Une voyageuse avec des lésions cutanées du coude
Au retour de Namibie

Une voyageuse avec des lésions cutanées du coude

Was ist Ihre Diagnose?
Édition
2019/0708
DOI:
https://doi.org/10.4414/fms.2019.03434
Forum Med Suisse. 2019;19(0708):130-133

Affiliations
a Centre de Vaccination et de Médecine des Voyages, Policlinique Médicale Universitaire, Lausanne
b Service des maladies infectieuses, Centre Hospitalier Universitaire Vaudois, Lausanne

Publié le 13.02.2019

Une femme de 46 ans se présente chez son médecin généraliste en raison de lésions cutanées apparues au niveau du coude gauche sans état fébrile au cours d’un voyage en Namibie.

Introduction

L’augmentation croissante des voyageurs vers des destinations tropicales exposera de plus en plus les praticiens à des dermatoses. Elles constituent déjà une des trois principales causes de consultation au retour de voyage [1]. Nous présentons ici un cas intéressant à intégrer dans le diagnostic différentiel au quotidien.

Description du cas

Une voyageuse de 46 ans en bonne santé habituelle se présente chez son médecin généraliste en raison de ­lésions cutanées apparues au niveau du coude gauche sans état fébrile au cours d’un voyage de deux semaines en Namibie. Elle a travaillé dans une réserve animalière et rapporte des contacts étroits et réguliers avec des singes, des suricates, des mangoustes, des gazelles, des chèvres, des chevaux, des petits félins et des chiens. Elle mentionne également s’être blessée au niveau de cette articulation en soulevant un caillou.
Elle constate pendant la deuxième semaine de son ­séjour l’apparition de lésions pustuleuses en grappes au niveau du coude (fig. 1) et une adénopathie axillaire ipsilatérale.
Figure 1: Lésions cutanées avant traitement (La publication a été réalisée avec l’accord de la patiente.)

Question 1: Quel diagnostic semble, a priori, le plus ­probable?


a) Une pyodermite à Staphylocoques
b) Une myase
c) Une nocardiose
d) Une bartonellose
e) Une sporotrichose
Les infections cutanées bactériennes à pyogènes (Staphylococcus (S.) aureus, Streptococcus pyogenes) représentent entre 10 et 20% des dermatoses du voyageur [1]. Les S. aureus peuvent parfois sécréter une toxine, la leucocidine de Panton-Valentine (PVL), responsable d’infections cutanées suppuratives sur peau saine à type de folliculites, de furoncles et d’abcès.

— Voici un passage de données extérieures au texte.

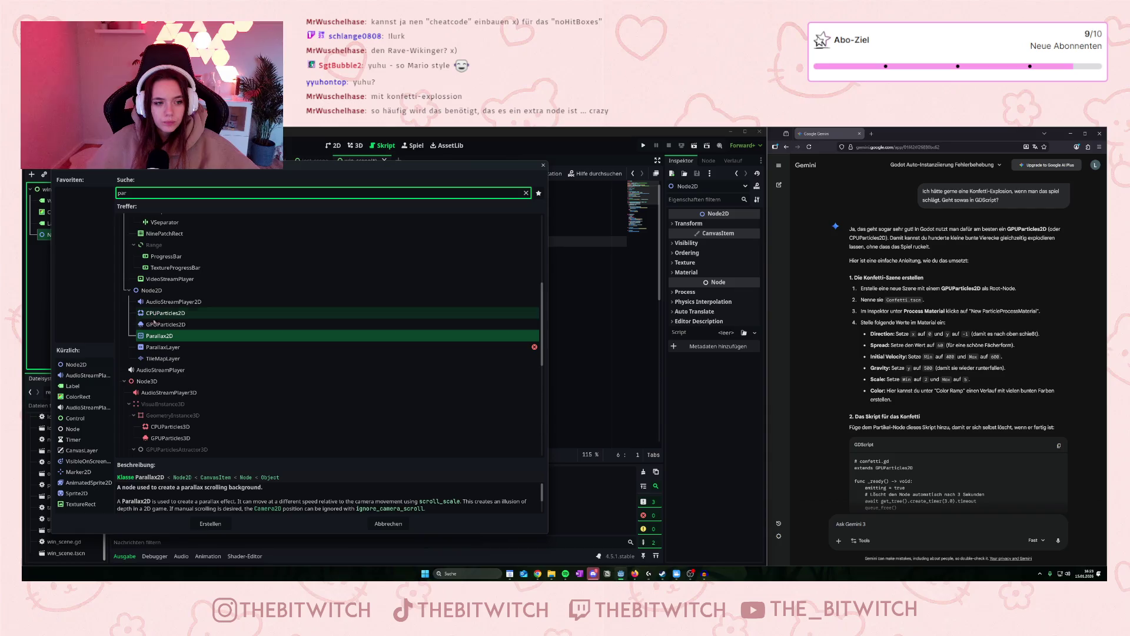
pyautogui.click(156, 324)
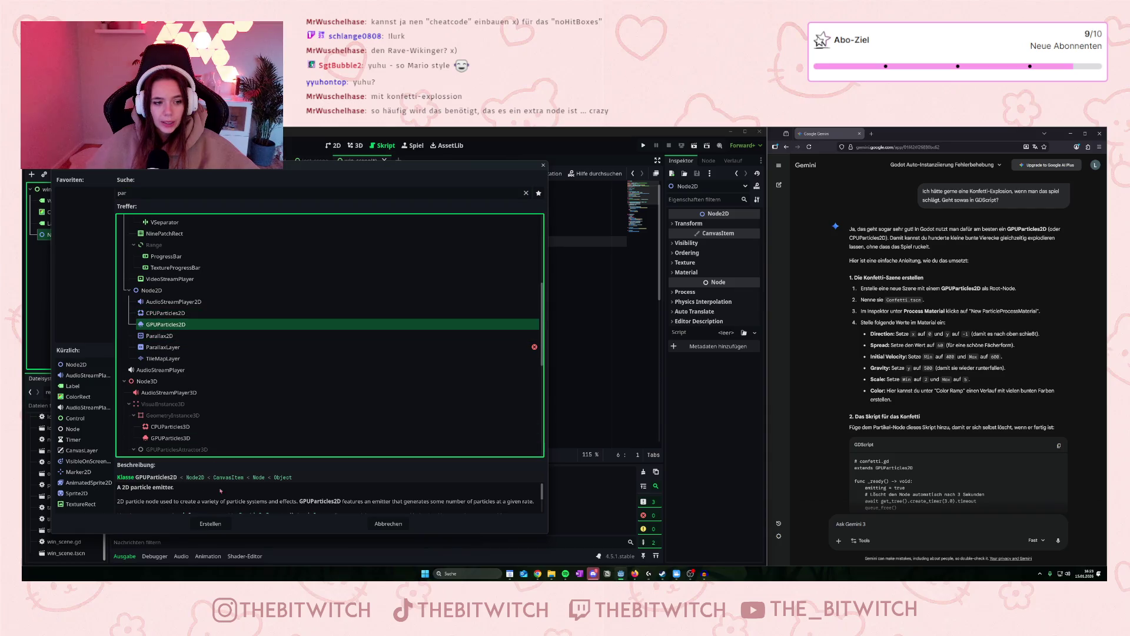
pyautogui.click(211, 524)
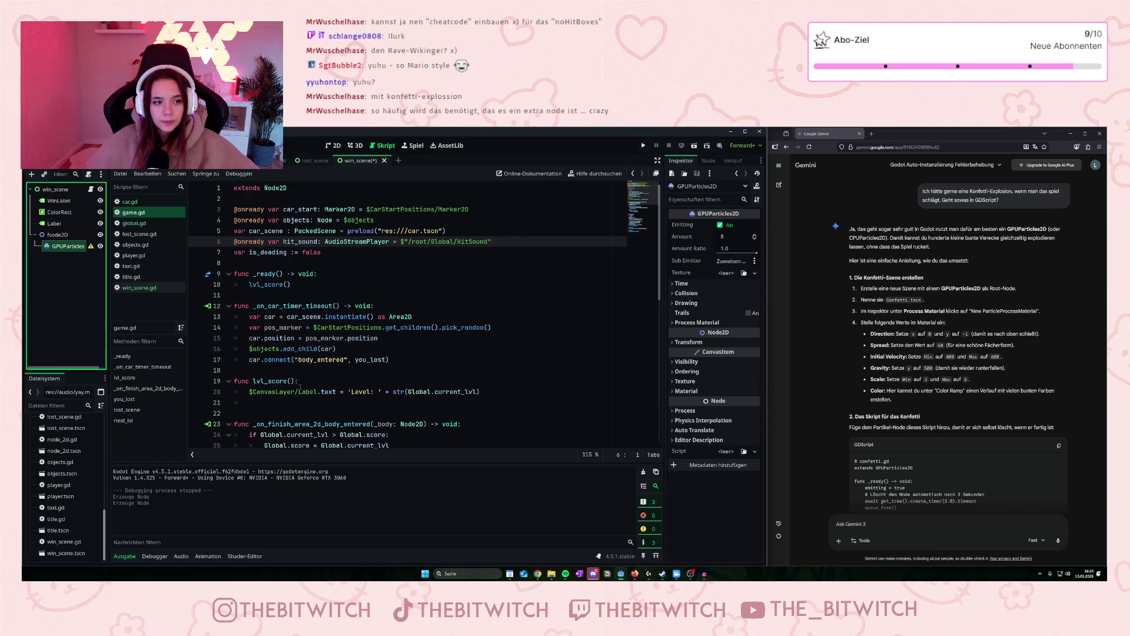
# Resolve the particles' missing-material warning by assigning a new ParticleProcessMaterial.
pyautogui.click(91, 246)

Plusieurs cas d’infection à S. aureus sécrétant la PVL ont été diagnostiqués à Lausanne chez des requérants d’asile érythréens, éthiopiens et soudanais entre 2014 et 2015 faisant suspecter une prévalence de S. aureus à PVL plus élevée en Afrique de l’Est qu’en Europe [2].
Les myases cutanées résultent de l’infestation des tissus sous-cutanés par des larves de diptères, Cordylobia anthropophaga en Afrique subsaharienne et Dermatobia hominis en Amérique latine. La lésion cutanée est une papule évoluant en nodule qui présente un orifice central pouvant laisser sourdre un liquide séro-sanglant ou purulent. Le patient peut aussi ressentir et voir les mouvements de la larve sous la peau. Cette infection représente jusqu’à 9% des dermatoses au retour de voyage. Cette prévalence demeure toutefois probablement surestimée, cette étude ayant inclus seulement des patients d’un centre spécialisé en maladies tropicales [1].
La nocardiose cutanée primaire est une maladie rare souvent due à Nocardia brasiliensis. La contamination se fait par inoculation de cette bactérie présente dans le sol, les végétaux en décomposition et l’eau à la faveur d’une brèche cutanée, même minime. La nocardiose cutanée peut se manifester sous la forme d’une cellulite, d’une pyodermie, de nodules ou d’abcès sous-­cutanés le long des trajets lymphatiques.
La bartonellose ou maladie des griffes du chat est une infection causée par Bartonella (B.) henselae, limitée au ganglion le plus proche du site d’inoculation. Une plaie cutanée, parfois surinfectée, est souvent retrouvée dans le territoire de drainage du ganglion. Elle doit être évoquée devant toute adénopathie isolée chez un sujet en contact avec des félins.
Sporothrix schenkii est retrouvé sur les plantes ou la matière organique en décomposition et pénètre dans l’organisme par le biais de petites coupures ou d’écorchures sur la peau. La lésion primitive peut apparaître comme une petite papule ou un nodule qui devient nécrotique ou même ulcéreuse. Des nodules sous-cutanés apparaissent dans un deuxième temps le long des trajets lymphatiques.
Sur la base de l’examen clinique, un traitement de clindamycine est prescrit.

Question 2: Quels examens demandez-vous avant ­l’introduction de l’antibiothérapie?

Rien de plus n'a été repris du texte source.